# Getting Started

This guide walks through making your first requests after completing [Installation](installation.html).

## Your first request

Send a non-streaming request to any configured provider:

```bash
curl -X POST http://localhost:4000/v1/responses \
  -H "Content-Type: application/json" \
  -d '{
    "model": "gpt-4o",
    "input": [
      {"role": "user", "content": "Explain the BEAM in one sentence."}
    ]
  }'
```

Response:

```json
{
  "id": "01950000-0000-0000-0000-000000000000",
  "object": "response",
  "model": "gpt-4o",
  "status": "completed",
  "output": [
    {
      "type": "message",
      "role": "assistant",
      "content": [{"type": "output_text", "text": "The BEAM is..."}],
      "status": "completed"
    }
  ],
  "usage": {}
}
```

## Streaming responses

Add `"stream": true` to receive Server-Sent Events as the model generates:

```bash
curl -X POST http://localhost:4000/v1/responses \
  -H "Content-Type: application/json" \
  -H "Accept: text/event-stream" \
  -d '{
    "model": "gpt-4o",
    "stream": true,
    "input": [
      {"role": "user", "content": "Write a haiku about Elixir."}
    ]
  }'
```

You'll receive a stream of events:

```
event: response.created
data: {"id":"01950000...","status":"queued",...}

event: response.in_progress
data: {"type":"response.in_progress","sequence_number":0}

event: response.output_text.delta
data: {"type":"response.output_text.delta","delta":"Concurrent","sequence_number":3}

event: response.output_text.delta
data: {"type":"response.output_text.delta","delta":" streams flow","sequence_number":4}

event: response.completed
data: {"id":"01950000...","status":"completed",...}

data: [DONE]
```

See [Streaming](streaming.html) for the full event catalogue and client examples.

## Using tools

Define tools in the request and the model will call them when appropriate:

```bash
curl -X POST http://localhost:4000/v1/responses \
  -H "Content-Type: application/json" \
  -d '{
    "model": "claude-opus-4-6",
    "input": [
      {"role": "user", "content": "What time is it in Tokyo?"}
    ],
    "tools": [
      {
        "type": "function",
        "name": "get_time",
        "description": "Get the current time in a given timezone",
        "parameters": {
          "type": "object",
          "properties": {
            "timezone": {"type": "string", "description": "IANA timezone name"}
          },
          "required": ["timezone"]
        }
      }
    ]
  }'
```

When the model decides to call `get_time`, OpenResponses emits a `function_call` item in the output.

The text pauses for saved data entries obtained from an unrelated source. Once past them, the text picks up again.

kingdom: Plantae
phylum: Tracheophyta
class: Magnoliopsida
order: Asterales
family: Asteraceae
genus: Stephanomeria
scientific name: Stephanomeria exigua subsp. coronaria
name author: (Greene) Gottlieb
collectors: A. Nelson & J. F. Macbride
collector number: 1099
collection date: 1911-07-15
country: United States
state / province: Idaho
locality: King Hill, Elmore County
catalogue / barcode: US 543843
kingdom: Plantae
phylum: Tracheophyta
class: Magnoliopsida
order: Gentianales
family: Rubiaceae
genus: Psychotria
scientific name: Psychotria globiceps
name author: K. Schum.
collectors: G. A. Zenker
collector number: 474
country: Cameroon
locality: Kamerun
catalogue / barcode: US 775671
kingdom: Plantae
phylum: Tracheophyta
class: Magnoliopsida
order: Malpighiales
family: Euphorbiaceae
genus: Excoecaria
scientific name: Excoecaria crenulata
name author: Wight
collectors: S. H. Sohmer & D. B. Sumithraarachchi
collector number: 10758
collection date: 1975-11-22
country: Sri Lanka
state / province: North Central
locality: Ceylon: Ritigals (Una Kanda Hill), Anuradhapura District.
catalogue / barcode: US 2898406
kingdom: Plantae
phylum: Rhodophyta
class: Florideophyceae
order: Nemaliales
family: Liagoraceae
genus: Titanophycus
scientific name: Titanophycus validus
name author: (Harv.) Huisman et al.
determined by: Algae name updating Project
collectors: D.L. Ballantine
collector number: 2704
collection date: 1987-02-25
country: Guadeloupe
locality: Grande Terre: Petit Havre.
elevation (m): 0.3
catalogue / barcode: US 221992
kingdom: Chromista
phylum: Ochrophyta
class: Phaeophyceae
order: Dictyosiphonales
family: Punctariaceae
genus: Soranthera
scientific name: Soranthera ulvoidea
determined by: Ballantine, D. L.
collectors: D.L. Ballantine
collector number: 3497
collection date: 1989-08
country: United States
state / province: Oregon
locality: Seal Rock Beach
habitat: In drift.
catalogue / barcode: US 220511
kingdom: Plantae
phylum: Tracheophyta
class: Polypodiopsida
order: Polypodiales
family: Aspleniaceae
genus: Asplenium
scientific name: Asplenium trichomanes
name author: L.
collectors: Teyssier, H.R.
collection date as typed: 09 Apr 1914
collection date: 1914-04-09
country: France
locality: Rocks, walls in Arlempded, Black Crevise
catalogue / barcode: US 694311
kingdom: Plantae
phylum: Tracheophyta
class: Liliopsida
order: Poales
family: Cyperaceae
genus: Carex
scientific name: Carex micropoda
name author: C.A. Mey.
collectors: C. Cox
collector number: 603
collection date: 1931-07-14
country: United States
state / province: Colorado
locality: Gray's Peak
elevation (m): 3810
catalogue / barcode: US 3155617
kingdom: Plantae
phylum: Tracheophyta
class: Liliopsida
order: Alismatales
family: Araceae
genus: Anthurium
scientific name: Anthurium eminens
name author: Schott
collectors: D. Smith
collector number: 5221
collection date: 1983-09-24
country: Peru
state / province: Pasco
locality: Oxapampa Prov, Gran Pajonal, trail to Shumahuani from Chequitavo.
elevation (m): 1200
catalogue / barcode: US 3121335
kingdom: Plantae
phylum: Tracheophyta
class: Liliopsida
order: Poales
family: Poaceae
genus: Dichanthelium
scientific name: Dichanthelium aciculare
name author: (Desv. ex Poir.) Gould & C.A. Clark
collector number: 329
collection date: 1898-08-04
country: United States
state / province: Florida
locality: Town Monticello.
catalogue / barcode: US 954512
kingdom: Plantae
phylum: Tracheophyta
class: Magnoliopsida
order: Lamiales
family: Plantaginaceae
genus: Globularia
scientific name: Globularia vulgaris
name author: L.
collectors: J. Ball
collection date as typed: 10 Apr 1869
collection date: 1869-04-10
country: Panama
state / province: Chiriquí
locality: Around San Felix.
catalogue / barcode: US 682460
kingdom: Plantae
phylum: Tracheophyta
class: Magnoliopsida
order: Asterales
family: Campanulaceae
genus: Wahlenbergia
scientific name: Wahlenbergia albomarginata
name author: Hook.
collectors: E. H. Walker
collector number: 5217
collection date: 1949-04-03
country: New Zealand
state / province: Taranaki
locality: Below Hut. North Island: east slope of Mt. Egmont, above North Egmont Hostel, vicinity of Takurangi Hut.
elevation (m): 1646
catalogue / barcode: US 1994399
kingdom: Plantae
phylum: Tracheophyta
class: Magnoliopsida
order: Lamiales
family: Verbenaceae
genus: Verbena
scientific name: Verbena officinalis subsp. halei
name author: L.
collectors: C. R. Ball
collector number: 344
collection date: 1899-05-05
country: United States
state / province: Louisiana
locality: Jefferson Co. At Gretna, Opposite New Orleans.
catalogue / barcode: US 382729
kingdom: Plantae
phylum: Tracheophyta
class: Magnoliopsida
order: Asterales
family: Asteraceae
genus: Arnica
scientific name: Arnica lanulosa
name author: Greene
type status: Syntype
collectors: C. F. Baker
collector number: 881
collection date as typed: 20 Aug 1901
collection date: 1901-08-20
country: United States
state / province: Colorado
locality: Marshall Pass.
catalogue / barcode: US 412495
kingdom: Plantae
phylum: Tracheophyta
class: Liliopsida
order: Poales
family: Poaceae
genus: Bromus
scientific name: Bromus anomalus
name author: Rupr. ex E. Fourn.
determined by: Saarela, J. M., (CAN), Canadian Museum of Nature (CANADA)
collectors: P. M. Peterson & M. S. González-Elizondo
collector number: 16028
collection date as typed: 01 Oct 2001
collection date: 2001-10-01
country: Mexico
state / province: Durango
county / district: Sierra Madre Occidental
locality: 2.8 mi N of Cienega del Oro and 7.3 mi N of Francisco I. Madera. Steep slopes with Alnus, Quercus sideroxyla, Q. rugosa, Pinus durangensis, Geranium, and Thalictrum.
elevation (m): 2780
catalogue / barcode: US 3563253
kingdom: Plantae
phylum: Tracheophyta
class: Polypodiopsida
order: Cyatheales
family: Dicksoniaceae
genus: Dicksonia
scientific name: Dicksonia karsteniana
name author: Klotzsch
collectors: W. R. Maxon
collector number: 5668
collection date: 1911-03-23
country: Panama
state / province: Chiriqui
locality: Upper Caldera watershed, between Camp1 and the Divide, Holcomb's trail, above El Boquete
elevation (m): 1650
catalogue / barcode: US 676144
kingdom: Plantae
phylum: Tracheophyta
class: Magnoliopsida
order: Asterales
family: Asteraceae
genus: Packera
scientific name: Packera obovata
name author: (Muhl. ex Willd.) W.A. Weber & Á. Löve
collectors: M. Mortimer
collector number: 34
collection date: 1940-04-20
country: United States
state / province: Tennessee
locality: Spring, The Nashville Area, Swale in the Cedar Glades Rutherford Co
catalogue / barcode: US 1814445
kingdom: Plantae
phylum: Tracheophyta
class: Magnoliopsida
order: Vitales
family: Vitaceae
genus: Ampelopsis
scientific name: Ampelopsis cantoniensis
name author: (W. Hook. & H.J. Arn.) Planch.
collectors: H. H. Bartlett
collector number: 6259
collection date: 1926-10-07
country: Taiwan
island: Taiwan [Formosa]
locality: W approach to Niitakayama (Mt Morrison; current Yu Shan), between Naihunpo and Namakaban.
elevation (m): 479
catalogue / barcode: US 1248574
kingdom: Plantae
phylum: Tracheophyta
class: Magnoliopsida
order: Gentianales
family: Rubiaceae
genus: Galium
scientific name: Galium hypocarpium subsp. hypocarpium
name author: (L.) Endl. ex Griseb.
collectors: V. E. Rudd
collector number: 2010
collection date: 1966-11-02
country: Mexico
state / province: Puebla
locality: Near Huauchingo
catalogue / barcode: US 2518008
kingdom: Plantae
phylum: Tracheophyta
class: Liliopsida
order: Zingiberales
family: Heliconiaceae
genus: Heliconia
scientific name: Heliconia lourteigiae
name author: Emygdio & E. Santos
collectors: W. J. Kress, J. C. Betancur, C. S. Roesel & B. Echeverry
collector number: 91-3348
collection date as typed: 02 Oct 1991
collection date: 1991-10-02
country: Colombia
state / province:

You then submit the result in a follow-up request using `previous_response_id`. See [Tool Dispatch](tool_dispatch.html) for the full flow.

## Multi-turn conversations

Use `previous_response_id` to continue a conversation. OpenResponses automatically reconstructs the full context from the cache:

```bash
# First turn
curl -X POST http://localhost:4000/v1/responses \
  -H "Content-Type: application/json" \
  -d '{
    "model": "gpt-4o",
    "input": [{"role": "user", "content": "My name is Alice."}]
  }'
# → {"id": "resp_001", ...}

# Second turn — no need to repeat the history
curl -X POST http://localhost:4000/v1/responses \
  -H "Content-Type: application/json" \
  -d '{
    "model": "gpt-4o",
    "previous_response_id": "resp_001",
    "input": [{"role": "user", "content": "What is my name?"}]
  }'
```

See [Conversation History](conversation_history.html) for caching behaviour and TTL configuration.

## Choosing a model

The model name determines which provider adapter is used:

| Model prefix | Provider |
|---|---|
| `gpt-*` | OpenAI |
| `claude-*` | Anthropic |
| `gemini-*` | Google Gemini |
| `llama*`, `mistral*`, `phi*`, `qwen*` | Ollama (local) |

See [Providers](providers.html) to add API keys and customise routing.